My good friend and climbing partner Meg was in a serious mountaineering accident last week. She was struck in the head by falling rock while attempting to climb Martha’s Couloir on Long’s Peak, a mixed ice and snow route. Her helmet saved her life, but by all accounts from those back home, she faces a long journey to recovery. Meg’s a strong person; the strongest I know, probably. But a traumatic brain injury is not a small thing.
When I saw the news on Facebook, I felt powerless. Here I was, halfway across the world in Morocco, while a good friend lay in the hospital on the verge of death. Had I been in Colorado, I might even have been on that mountain with her. I felt guilty.
My first instinct was to see how I could help.

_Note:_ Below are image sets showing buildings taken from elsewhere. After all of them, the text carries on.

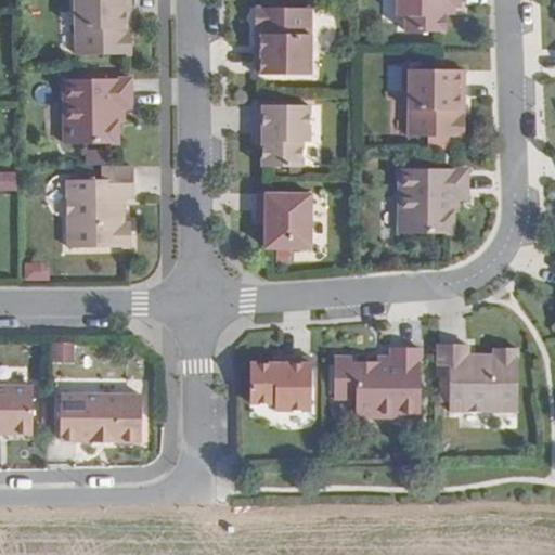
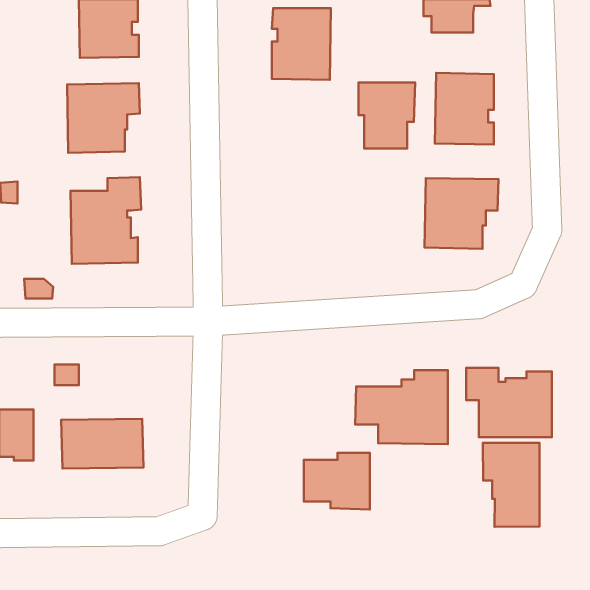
building: [256,104,309,166] -> [358,83,415,149]
building: [257,193,310,247] -> none
building: [249,357,311,410] -> [304,453,370,509]
building: none -> [483,443,540,527]

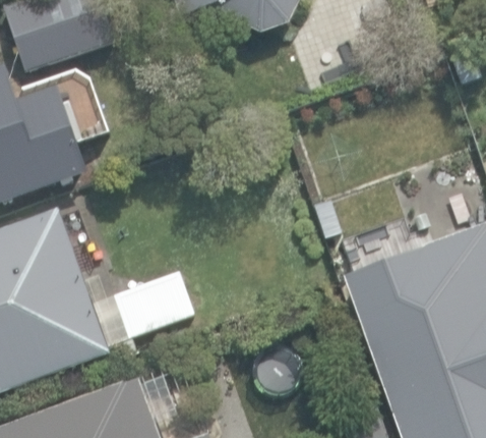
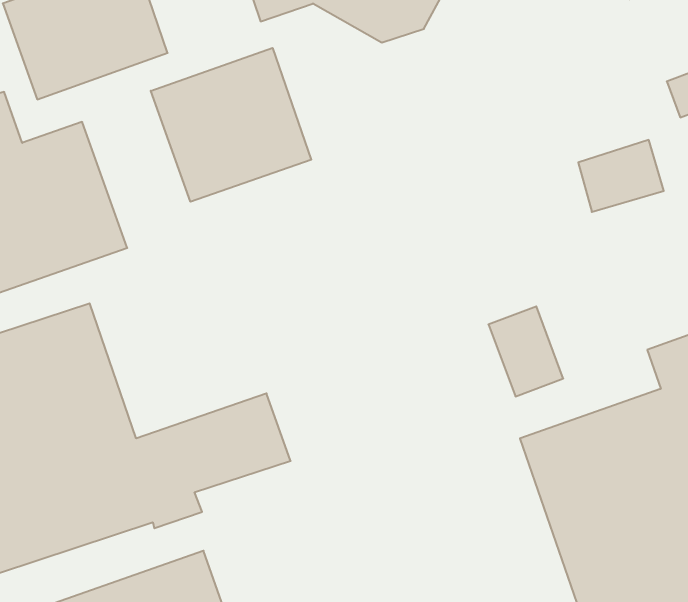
building: none -> [151,48,311,202]

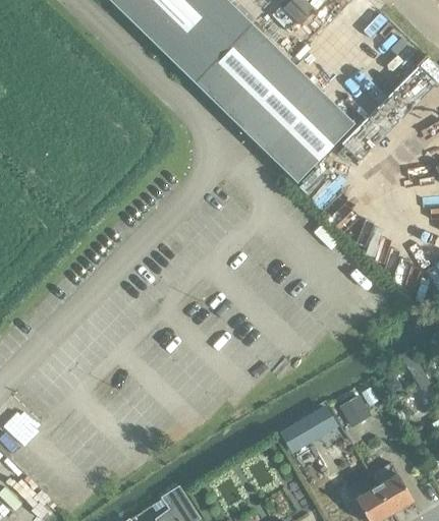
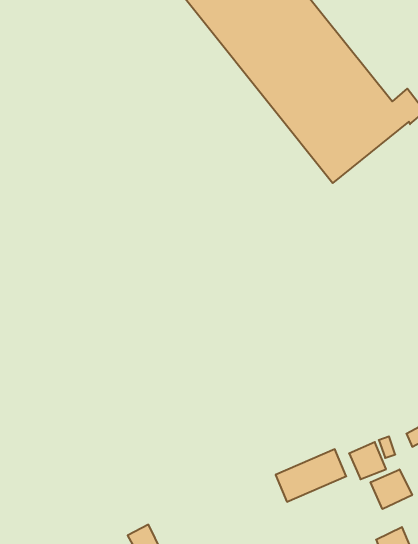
building: none -> [371,469,412,509]

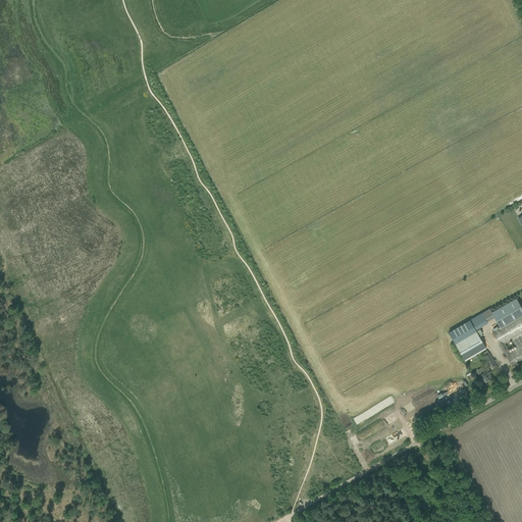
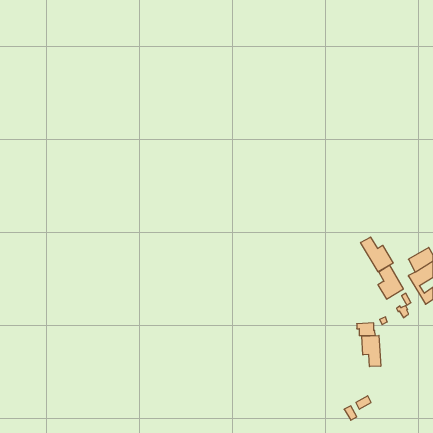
building: none -> [361,237,393,272]
building: none -> [362,335,381,367]

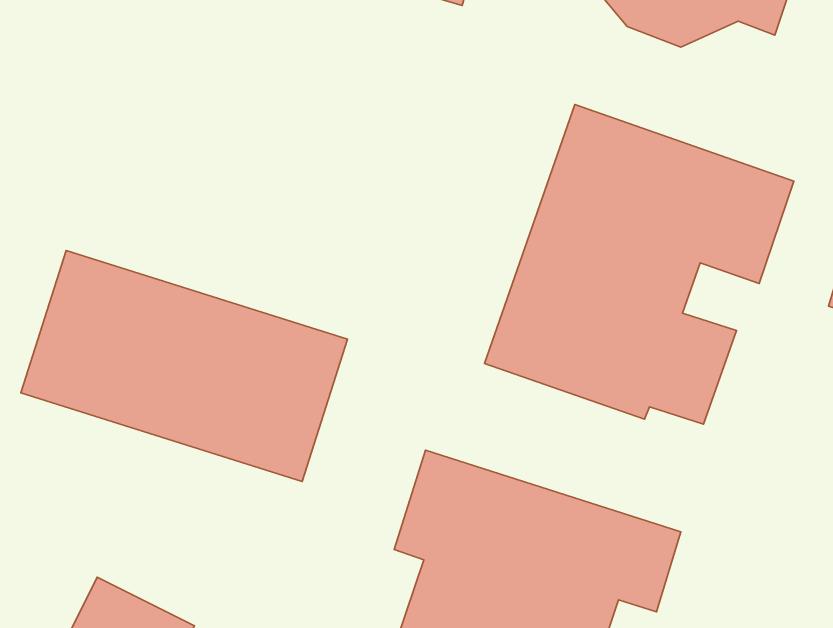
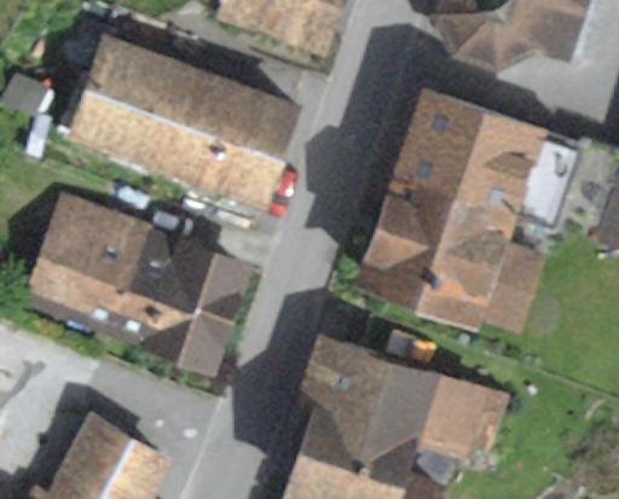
building: none -> [86,41,308,197]

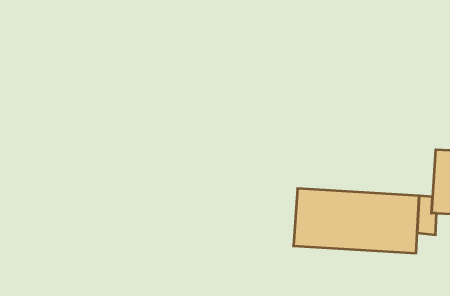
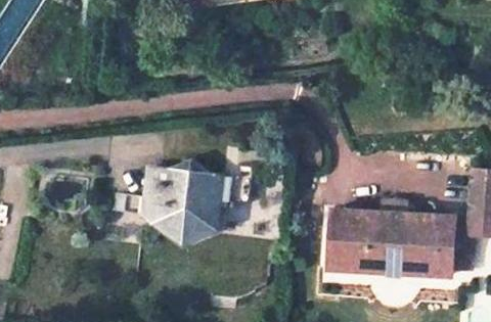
building: none -> [114,158,255,235]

I have a platform here, an audience that cares about what I have to say. I dashed off a post about the accident; imploring people to donate to the GoFundMe her family had started to pay for the sure-to-be-staggering medical bills. It felt good to be doing something. I was even going to send a message to my neglected e-mail list. I might lose some subscribers, but someone would probably donate. I wanted to help. I almost pulled the trigger.
But then I hesitated. Something didn’t feel right.
Rif Mountains Chefchaouen
I went for a walk in the mountains. Here in Chefchaouen, mountains rise right outside of the town—their powerful presence is a big part of why I have lingered in this sleepy Moroccan pueblo for so long. Mountains have always been where I find my peace; where I find my best self. Meg, I know, is similar.
I walked out of town, accompanied by a new friend from the hostel, doing her best to distract me from my morbid state of mind. Admirable effort, but I still found myself thinking about the times Meg and I had shared together as climbing partners. I thought about the reasons we go into the mountains. I thought about why we do these things which we know could kill us. And I thought about what Meg would want.
Here it became clear to me, the story of a broken person in need of help wasn’t the story she would want told. That’s not Meg’s story. I wouldn’t dare to write it.
Instead, I want to tell the story of the day we climbed Long’s Peak.